Novak Djokovic can complete a stunning return to world number one at the Paris Masters this week as Rafael Nadal hits the comeback trail for the first time since limping out of the US Open.
Roger Federer could also resurface in the French capital after a three-year absence, although the twenty time Grand Slam champion said a decision on his participation will be made on Tuesday.
The Swiss star won his ninety-ninth career title in Basel over the weekend but hasn’t played in Paris since 2015 due to a combination of injury and selective scheduling.
Djokovic also missed last year’s event as he dropped outside the top ten for the first time in over a decade, but the Serb, who was lingering down at a ranking of twenty-second as recently as June, arrives having won twenty-seven of his last twenty-eight matches.
However, it was just months ago that doubts were raised over his future following a dramatic decline as he battled to recover from a nagging elbow injury.
He underwent surgery after a fourth-round loss at this year’s Australian Open but admittedly rushed his return and suffered a series of early exits that knocked his confidence.
The thirty-one year-old though outlasted Nadal in an epic Wimbledon semi-final before sweeping Kevin Anderson aside to claim his first Grand Slam since the 2016 French Open.
He then completed a sweep of Masters victories by downing Federer to claim an elusive Cincinnati title.

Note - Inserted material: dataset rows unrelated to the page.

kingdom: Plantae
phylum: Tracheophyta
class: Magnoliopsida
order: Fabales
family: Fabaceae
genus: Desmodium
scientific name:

Incumbent world number one Nadal has not played since a knee injury led to him retiring from his US Open semi-final against Juan Martin del Potro.
The Spaniard, for all his success at Roland Garros, has never lifted the trophy at the Paris Masters – his best showing came when he lost the 2007 final to David Nalbandian.

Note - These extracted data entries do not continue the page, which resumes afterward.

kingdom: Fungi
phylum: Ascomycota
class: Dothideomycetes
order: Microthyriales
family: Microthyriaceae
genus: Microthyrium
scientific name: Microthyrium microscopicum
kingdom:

Nadal withdrew before his quarter-final last year, and he must match Djokovic’s performance to retain top spot going into the season-ending Tour Finals in London.
Marin Cilic and Dominic Thiem are in position to claim the remaining two London berths, with Kei Nishikori and 2016 Paris runner-up John Isner still with an outside chance of qualifying.
With one thousand points to defend this week and four hundred to drop off from London, defending champion Jack Sock faces crashing out of the top hundred if he loses in his opening match.